L’intrigue avance, et en effet, il lui devient difficile d’admettre que, pour commencer à réfléchir correctement, il vaut mieux « refuse(r) toute marchandise ». A contre-courant, ce sont les moments de lucidité matinaux qui paraissent « irréel(s) » à JeanJass. « Mes Jambes » illustre en fait de manière globale un type de figures de style que le rappeur utilise souvent, l’opposition (« Je quitte la ville ce soir, le rap, comment dire, c’est comme penser trouver le bonheur avec une fille de joie » (Goldman) , « Des fois j’accuse le coup, je me dis que ma petite femme aime un moins que rien, plus que tout » (Mes jambes). Les jambes, le mouvement, autre signe que nous sommes passés à un autre temps de l’EP : peu de chance pour que le bonheur ouvre sa porte sur un claquement de doigt (Goldman), il va falloir avancer seul.
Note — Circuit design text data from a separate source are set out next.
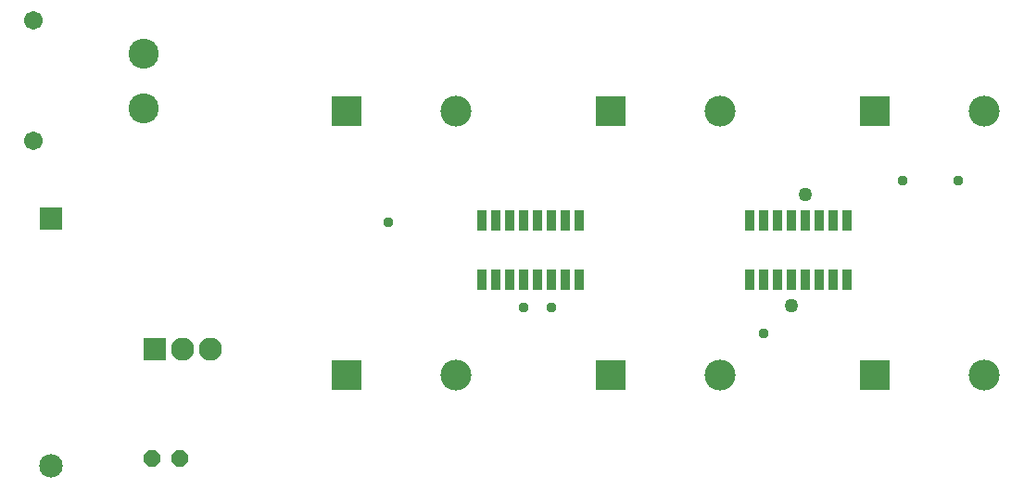
<source format=gbr>
G04 EAGLE Gerber RS-274X export*
G75*
%MOMM*%
%FSLAX34Y34*%
%LPD*%
%INSoldermask Bottom*%
%IPPOS*%
%AMOC8*
5,1,8,0,0,1.08239X$1,22.5*%
G01*
%ADD10R,2.828200X2.828200*%
%ADD11C,2.828200*%
%ADD12R,0.853200X1.841200*%
%ADD13C,2.753200*%
%ADD14C,1.711200*%
%ADD15P,1.649562X8X22.500000*%
%ADD16R,2.123200X2.123200*%
%ADD17C,2.123200*%
%ADD18R,2.153200X2.153200*%
%ADD19C,2.153200*%
%ADD20C,0.959600*%
%ADD21C,1.259600*%


D10*
X330200Y368300D03*
D11*
X430200Y368300D03*
D10*
X571500Y368300D03*
D11*
X671500Y368300D03*
D10*
X812800Y368300D03*
D11*
X912800Y368300D03*
D10*
X812800Y127000D03*
D11*
X912800Y127000D03*
D10*
X571500Y127000D03*
D11*
X671500Y127000D03*
D10*
X330200Y127000D03*
D11*
X430200Y127000D03*
D12*
X453390Y268360D03*
X466090Y268360D03*
X478790Y268360D03*
X491490Y268360D03*
X504190Y268360D03*
X516890Y268360D03*
X529590Y268360D03*
X542290Y268360D03*
X542290Y214240D03*
X529590Y214240D03*
X516890Y214240D03*
X504190Y214240D03*
X491490Y214240D03*
X478790Y214240D03*
X466090Y214240D03*
X453390Y214240D03*
X698500Y268360D03*
X711200Y268360D03*
X723900Y268360D03*
X736600Y268360D03*
X749300Y268360D03*
X762000Y268360D03*
X774700Y268360D03*
X787400Y268360D03*
X787400Y214240D03*
X774700Y214240D03*
X762000Y214240D03*
X749300Y214240D03*
X736600Y214240D03*
X723900Y214240D03*
X711200Y214240D03*
X698500Y214240D03*
D13*
X144210Y371240D03*
X144210Y421240D03*
D14*
X44210Y451240D03*
X44210Y341240D03*
D15*
X152400Y50800D03*
X177800Y50800D03*
D16*
X154940Y151130D03*
D17*
X180340Y151130D03*
X205740Y151130D03*
D18*
X59690Y270510D03*
D19*
X59690Y44510D03*
D20*
X368300Y266700D03*
X491490Y189230D03*
X516890Y189230D03*
X838200Y304800D03*
X889000Y304800D03*
X711200Y165100D03*
D21*
X736600Y190500D03*
X749300Y292100D03*
M02*

</source>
« Je suis exigeant, si j’arrive à mes fins,
C’est un bon début »

Si l’ensemble de l’EP s’enchaîne de manière très logique (avec une évolution tous les deux titres), à l’écoute, « Pas de Problème » marque un tournant ; le flow déjà, sonne beaucoup moins je-m’en-foutiste et plus engagé, et l’instru lancinante à souhait aide encore davantage à garder le son bien en tête. Difficile de décrypter ce morceau à cet endroit du disque, mais JeanJass semble se parler à lui-même, histoire de se débarrasser de ses pensées superflues (« C’est quoi ton problème ? »). Et déjà l’outro – qui se démarque totalement du reste – indique que c’est le moment de passer à autre chose. Après la prise de conscience, c’est justement le moment de s’occuper de ses problèmes.

« J’ai touché le fond, j’ai besoin d’un remontant, En vrai les problèmes des autres ont toujours l’air moins important»

Arrivent deux titres moins sombres que les précédents ; un regain d’espoir, tout en étant bien clairvoyant sur les faits. De deux choses l’une ; JeanJass sera capable de satisfaire « c’que (sa) femme demande, un job, un gosse et un appartement », mais sans abandonner les rêves. Tant mieux pour nous : « et j‘offre un voyage à qui m’écoutera, toute cette merde, je peux te faire oublier tout ça, en moins de trois minutes c’est mon métier bébé, depuis mon premier printemps jusqu’au dernier été ». A ce moment, on arrive presque à faire une phrase complète avec les tracks 5 et 6 de Goldman : « Vivre Autrement » mais rester proche du but comme « Pippo Inzaghi » . Troisième entracte, dernier panneau du quadriptyque.

« Y’a comme de l’eau dans l’gaz, ça sert à rien de voir les choses en grand, Essaie plutôt de voir les choses en face »

Une fin en douceur, sur les conseils ressassés des potes (« Ne laisse pas filer ta chance, tout vient à point à qui sait attendre ») avec « Viande Grillée » (sur lequel il ne manque que les cigales), et une tirade calme en guise de conclusion. « Un truc » est une longue traite d’honnêteté, où notre héros n’est pas encore tout à fait à fait sûr de ses pouvoirs (« J’veux pas briser tes rêves, la vie s’en chargera »), mais au huitième essai et accompagné de la douceur d’un cuivre, il semblerait qu’on ait déjà bien avancé : « Faut que j’écrive ça, il se pourrait que j’en fasse un tube, relance une fois cette instru, je crois qu’il s’passe un truc ». Et c’est vrai qu’il se passe un truc avec ce belge, alors on peut relancer Goldman et tout réécouter à la lumière de l’ensemble.

L’ensemble ? Une prise de conscience un peu subie que s’il est simple et agréable de prendre ses rêves d’enfant pour la réalité, lorsque l’on se réveille, il est peut-être encore plus appréciable d’essayer de voir dans sa réalité, un rêve.